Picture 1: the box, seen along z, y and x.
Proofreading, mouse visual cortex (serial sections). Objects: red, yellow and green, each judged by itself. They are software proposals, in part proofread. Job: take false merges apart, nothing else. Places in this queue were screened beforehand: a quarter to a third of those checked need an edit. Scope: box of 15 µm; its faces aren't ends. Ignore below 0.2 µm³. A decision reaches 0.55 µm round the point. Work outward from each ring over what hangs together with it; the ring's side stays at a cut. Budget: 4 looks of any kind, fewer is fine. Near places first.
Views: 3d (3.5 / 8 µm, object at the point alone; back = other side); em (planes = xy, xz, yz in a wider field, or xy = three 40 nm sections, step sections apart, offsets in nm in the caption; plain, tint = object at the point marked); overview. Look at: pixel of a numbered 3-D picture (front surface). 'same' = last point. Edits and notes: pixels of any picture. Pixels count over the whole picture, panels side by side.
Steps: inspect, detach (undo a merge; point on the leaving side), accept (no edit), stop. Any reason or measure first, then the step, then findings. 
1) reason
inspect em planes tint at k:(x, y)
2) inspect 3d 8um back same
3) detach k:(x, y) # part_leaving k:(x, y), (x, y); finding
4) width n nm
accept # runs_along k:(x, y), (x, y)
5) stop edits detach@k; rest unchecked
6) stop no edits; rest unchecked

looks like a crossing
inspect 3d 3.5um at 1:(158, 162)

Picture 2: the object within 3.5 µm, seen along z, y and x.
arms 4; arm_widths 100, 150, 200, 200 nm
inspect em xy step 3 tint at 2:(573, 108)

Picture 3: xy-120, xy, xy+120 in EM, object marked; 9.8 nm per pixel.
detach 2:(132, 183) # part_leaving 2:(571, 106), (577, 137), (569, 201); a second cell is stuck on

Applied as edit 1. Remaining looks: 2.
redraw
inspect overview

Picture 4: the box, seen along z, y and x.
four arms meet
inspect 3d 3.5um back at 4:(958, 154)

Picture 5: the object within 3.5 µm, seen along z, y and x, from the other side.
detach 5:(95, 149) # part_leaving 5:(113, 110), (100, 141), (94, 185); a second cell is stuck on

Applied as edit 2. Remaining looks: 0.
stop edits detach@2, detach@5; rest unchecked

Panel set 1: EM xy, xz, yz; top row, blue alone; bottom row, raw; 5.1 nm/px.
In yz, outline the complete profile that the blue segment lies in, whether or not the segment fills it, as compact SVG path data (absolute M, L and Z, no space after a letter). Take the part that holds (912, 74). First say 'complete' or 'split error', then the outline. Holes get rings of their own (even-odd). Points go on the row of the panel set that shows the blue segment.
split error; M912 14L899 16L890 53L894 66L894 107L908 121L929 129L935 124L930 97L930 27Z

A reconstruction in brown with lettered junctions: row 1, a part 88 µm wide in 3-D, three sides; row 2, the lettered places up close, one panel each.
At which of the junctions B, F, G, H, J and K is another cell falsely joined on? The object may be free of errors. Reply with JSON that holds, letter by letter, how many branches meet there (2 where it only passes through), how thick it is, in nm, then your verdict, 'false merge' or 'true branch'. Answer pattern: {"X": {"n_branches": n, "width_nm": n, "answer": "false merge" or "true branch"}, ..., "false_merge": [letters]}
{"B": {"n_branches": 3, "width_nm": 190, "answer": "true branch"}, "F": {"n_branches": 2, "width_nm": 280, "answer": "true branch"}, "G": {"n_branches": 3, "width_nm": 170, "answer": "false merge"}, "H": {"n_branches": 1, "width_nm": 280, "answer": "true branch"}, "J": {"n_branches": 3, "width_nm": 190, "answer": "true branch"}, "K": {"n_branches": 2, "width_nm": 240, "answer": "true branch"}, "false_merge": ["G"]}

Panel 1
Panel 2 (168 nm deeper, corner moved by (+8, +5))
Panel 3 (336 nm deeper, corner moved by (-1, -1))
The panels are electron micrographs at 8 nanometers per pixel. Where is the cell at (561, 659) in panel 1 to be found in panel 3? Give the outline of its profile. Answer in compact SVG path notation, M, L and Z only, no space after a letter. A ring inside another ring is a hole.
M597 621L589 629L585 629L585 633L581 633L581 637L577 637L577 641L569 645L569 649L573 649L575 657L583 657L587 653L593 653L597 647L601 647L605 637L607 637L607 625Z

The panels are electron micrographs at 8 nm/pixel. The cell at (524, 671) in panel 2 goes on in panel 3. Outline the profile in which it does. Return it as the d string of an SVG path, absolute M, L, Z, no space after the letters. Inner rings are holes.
============================================================
▶ **DESCRIPTION OF THE TASK**:
From the data above, gather every line that includes the word "each".

▶ **EXERCISE OUTPUT**:
Proofreading, mouse visual cortex (serial sections). Objects: red, yellow and green, each judged by itself. They are software proposals, in part proofread. Job: take false merges apart, nothing else. Places in this queue were screened beforehand: a quarter to a third of those checked need an edit. Scope: box of 15 µm; its faces aren't ends. Ignore below 0.2 µm³. A decision reaches 0.55 µm round the point. Work outward from each ring over what hangs together with it; the ring's side stays at a cut. Budget: 4 looks of any kind, fewer is fine. Near places first.
A reconstruction in brown with lettered junctions: row 1, a part 88 µm wide in 3-D, three sides; row 2, the lettered places up close, one panel each.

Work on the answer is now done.